Moreover, in the lamp of FIGS. 2a and 2b, the second part of the lamp vessel 10, which is provided with the light absorbing coating 14, is distinct from the first part of said lamp vessel 10, which is provided with the reflective coating 13. The first and the second part of the lamp vessel 10 each represents substantially half of the lamp vessel 10. In this case, a wide rectangular ray of coloured light is obtained, while reducing the loss of light emitted by the radiation source.

If a smaller rectangular ray of light is desired, then the first part represents more than half the lamp vessel 10. Although the part of the lamp vessel 10 which is not coated with the reflective coating 13 in this case reaches higher temperatures, this part might be provided with a light absorbing coating comprising pigments incorporated in a sol gel matrix, because said light absorbing coating resist to such temperatures.

A luminaire might be manufactured with a lamp as described in FIG. 1a or 2a. Such a luminaire comprises a tubular lamp and a lamp housing adapted for receiving said tubular lamp.

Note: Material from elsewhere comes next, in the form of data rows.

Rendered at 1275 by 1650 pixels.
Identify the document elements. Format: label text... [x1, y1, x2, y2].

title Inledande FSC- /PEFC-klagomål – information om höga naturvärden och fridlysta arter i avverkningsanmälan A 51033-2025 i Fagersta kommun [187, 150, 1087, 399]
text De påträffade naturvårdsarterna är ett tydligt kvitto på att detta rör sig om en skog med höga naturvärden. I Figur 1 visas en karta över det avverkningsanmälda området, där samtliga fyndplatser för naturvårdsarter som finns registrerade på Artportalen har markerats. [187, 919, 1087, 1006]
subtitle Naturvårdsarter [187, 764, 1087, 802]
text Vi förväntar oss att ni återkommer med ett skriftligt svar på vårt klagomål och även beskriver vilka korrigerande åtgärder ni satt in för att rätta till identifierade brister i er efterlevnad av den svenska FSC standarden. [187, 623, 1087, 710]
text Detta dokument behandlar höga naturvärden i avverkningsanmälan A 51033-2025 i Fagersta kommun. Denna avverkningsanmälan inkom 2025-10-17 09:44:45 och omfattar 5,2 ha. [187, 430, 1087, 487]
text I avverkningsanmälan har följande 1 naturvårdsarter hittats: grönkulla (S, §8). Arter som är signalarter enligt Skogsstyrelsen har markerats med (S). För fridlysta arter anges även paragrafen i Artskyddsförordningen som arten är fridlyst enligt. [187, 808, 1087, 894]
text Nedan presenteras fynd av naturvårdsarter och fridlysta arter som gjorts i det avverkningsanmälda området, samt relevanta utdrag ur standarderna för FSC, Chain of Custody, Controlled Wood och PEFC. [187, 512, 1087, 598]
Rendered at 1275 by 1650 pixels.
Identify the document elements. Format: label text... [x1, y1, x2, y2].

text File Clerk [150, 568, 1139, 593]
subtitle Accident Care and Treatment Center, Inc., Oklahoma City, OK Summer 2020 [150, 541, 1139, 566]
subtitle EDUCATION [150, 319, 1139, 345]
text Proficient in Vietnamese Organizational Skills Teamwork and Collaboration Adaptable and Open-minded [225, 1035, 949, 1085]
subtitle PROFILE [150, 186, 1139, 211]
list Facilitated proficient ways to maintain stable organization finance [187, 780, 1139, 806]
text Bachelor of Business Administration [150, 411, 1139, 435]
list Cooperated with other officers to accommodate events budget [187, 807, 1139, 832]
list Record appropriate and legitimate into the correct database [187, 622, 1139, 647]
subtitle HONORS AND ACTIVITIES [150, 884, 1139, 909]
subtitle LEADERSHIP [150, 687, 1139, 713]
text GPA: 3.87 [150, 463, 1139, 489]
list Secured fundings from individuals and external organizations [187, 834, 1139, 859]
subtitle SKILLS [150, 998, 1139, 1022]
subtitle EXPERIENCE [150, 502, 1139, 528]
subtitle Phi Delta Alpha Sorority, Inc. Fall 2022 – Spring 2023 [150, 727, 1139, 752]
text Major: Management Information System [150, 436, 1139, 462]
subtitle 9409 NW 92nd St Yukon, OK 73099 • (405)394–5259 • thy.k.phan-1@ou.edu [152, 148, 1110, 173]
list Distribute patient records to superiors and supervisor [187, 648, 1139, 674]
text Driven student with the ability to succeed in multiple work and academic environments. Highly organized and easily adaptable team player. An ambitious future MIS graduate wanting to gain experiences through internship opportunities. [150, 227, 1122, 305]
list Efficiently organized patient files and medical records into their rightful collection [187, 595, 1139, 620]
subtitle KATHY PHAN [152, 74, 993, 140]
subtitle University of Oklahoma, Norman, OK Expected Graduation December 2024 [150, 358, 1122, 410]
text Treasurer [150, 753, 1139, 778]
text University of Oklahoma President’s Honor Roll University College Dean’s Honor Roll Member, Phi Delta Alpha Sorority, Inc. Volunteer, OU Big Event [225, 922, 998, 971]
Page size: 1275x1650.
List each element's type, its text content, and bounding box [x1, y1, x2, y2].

Any reference sign in the following claims should not be construed as limiting the claim. It will be obvious that the use of the verb “to comprise” and its conjugations does not exclude the presence of any other elements besides those defined in any claim. The word “a” or “an” preceding an element does not exclude the presence of a plurality of such elements.

Claims

1. A tubular lamp comprising a lamp vessel (10) which accommodates a light source (11a, 11b, 11c), wherein a first part of the lamp vessel is provided with a coating (13) reflective of radiation emitted by said light source, a second part of the lamp vessel being further provided with a light-absorbing coating (14) comprising pigments incorporated in a sol gel matrix.

2. A tubular lamp as claimed in claim 1, wherein the first part is distinct from the second part.

3. A tubular lamp as claimed in claim 2, wherein the first part represents substantially half of the lamp vessel and the second part represents substantially half of the lamp vessel.

4. A tubular lamp as claimed in claim 1, further comprising at least one end cap (12a), said end cap comprising orientation means (20a) for cooperating with a lamp housing intended to receive said lamp.

5. A tubular lamp as claimed in claim 4, wherein said orientation means comprise at least one orientation pin (20a).

6. A tubular lamp vessel having a first part provided with a reflective coating and a second part provided with a light-absorbing coating comprising pigments incorporated in a sol gel matrix.

7. A luminaire comprising a tubular lamp as claimed in claim 1.